Your goal — Within the entries below, find the portion that opens with the line containing "#69796b; stroke-width: 33" and closes with the line containing "18px; font-weight: bold;". Retype that portion exactly and only.

Saved data entries
***

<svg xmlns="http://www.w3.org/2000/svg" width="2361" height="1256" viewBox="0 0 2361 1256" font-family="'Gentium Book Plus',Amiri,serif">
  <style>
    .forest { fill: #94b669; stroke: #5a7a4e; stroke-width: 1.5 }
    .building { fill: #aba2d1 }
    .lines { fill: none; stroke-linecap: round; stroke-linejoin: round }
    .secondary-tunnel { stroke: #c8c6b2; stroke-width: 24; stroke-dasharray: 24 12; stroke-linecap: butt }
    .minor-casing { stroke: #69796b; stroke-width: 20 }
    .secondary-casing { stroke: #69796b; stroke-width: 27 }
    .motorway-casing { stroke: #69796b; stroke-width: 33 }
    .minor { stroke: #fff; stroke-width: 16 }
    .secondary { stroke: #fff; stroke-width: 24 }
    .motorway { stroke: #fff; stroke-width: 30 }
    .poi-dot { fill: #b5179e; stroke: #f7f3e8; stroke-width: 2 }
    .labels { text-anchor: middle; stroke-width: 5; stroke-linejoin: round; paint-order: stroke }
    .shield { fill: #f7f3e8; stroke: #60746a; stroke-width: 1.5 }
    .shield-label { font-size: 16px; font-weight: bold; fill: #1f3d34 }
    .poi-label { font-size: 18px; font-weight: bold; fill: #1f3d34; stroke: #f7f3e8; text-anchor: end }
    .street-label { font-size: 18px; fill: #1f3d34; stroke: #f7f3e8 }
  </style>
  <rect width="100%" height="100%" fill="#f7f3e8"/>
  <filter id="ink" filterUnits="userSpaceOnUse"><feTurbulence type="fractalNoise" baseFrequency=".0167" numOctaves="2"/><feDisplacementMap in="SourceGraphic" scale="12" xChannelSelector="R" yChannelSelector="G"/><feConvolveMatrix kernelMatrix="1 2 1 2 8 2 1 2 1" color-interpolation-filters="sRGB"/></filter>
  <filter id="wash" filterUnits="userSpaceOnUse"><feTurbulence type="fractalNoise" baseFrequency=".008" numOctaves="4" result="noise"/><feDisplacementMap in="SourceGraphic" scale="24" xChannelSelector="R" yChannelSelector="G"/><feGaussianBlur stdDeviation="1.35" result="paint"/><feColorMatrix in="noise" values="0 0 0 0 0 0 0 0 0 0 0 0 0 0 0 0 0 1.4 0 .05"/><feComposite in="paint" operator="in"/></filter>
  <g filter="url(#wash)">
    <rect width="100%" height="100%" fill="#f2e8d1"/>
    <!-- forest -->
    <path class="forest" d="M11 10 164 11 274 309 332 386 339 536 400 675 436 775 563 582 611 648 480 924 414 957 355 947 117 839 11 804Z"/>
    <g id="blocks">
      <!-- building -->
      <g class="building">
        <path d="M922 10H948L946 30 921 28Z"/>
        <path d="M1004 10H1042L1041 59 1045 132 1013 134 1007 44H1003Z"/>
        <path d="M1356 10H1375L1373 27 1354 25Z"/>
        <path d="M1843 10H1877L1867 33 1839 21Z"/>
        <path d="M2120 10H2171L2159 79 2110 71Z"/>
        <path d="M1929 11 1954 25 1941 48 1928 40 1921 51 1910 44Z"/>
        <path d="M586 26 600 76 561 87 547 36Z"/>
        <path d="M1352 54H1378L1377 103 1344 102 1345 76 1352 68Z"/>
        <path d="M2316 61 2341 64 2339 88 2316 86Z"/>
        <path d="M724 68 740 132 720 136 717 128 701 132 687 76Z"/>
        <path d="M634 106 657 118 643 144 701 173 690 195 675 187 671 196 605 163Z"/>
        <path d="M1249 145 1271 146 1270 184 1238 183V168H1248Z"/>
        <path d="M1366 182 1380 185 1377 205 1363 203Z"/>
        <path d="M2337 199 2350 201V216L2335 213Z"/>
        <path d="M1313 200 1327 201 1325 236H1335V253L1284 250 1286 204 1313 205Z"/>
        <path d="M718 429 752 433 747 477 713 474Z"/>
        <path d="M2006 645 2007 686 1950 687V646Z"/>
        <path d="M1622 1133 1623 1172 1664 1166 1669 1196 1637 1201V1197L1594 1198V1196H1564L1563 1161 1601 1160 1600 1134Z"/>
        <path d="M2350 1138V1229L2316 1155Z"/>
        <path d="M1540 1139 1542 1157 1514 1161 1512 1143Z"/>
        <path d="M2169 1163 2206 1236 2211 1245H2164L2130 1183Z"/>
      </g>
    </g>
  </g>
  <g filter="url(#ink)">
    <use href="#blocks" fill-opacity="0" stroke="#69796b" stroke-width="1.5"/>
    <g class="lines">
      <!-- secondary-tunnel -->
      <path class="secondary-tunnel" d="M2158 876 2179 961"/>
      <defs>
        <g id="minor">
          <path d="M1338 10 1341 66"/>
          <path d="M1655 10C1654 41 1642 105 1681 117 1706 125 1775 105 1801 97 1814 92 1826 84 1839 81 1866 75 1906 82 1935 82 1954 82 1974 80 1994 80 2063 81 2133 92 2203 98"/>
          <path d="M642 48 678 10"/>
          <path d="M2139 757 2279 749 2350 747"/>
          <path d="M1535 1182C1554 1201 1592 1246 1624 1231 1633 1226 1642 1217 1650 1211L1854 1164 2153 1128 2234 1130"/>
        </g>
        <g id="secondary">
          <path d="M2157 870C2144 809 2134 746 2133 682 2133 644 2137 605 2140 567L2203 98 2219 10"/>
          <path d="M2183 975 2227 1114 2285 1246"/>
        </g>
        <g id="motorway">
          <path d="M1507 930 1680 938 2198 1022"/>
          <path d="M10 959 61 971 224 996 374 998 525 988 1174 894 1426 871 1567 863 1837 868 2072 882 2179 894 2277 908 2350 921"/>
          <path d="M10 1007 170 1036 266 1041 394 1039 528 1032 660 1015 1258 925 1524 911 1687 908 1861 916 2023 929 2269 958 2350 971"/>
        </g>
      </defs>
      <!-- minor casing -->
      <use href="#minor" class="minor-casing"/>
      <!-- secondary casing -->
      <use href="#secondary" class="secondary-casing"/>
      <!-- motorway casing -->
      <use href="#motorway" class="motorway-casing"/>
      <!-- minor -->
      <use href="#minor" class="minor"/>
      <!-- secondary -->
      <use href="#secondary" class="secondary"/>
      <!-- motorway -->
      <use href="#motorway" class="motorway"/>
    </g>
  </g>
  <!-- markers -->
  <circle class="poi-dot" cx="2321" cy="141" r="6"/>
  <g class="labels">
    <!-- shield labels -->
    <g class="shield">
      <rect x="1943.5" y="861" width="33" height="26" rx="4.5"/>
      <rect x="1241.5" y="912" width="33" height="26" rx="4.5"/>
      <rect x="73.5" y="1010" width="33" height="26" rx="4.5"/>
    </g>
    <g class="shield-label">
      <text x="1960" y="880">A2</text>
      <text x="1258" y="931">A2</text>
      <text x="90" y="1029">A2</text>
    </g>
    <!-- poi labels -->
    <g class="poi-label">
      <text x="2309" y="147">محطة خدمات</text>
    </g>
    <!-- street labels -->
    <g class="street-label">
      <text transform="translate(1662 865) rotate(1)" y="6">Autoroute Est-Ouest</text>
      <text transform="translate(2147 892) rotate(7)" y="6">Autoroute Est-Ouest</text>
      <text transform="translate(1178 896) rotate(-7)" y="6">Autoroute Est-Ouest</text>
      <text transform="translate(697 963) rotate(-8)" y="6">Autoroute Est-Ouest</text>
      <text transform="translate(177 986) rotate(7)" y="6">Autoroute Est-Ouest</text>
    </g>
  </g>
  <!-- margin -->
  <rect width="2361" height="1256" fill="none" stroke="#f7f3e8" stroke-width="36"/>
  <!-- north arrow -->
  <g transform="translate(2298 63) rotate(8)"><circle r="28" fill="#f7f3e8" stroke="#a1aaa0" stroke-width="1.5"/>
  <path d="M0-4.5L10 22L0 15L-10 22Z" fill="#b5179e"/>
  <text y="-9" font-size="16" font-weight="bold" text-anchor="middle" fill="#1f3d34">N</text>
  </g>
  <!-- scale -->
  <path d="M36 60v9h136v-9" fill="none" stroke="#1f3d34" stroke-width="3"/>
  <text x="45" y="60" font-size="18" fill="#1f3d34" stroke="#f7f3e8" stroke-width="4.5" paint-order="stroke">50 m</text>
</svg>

***

Task output —
    .motorway-casing { stroke: #69796b; stroke-width: 33 }
    .minor { stroke: #fff; stroke-width: 16 }
    .secondary { stroke: #fff; stroke-width: 24 }
    .motorway { stroke: #fff; stroke-width: 30 }
    .poi-dot { fill: #b5179e; stroke: #f7f3e8; stroke-width: 2 }
    .labels { text-anchor: middle; stroke-width: 5; stroke-linejoin: round; paint-order: stroke }
    .shield { fill: #f7f3e8; stroke: #60746a; stroke-width: 1.5 }
    .shield-label { font-size: 16px; font-weight: bold; fill: #1f3d34 }
    .poi-label { font-size: 18px; font-weight: bold; fill: #1f3d34; stroke: #f7f3e8; text-anchor: end }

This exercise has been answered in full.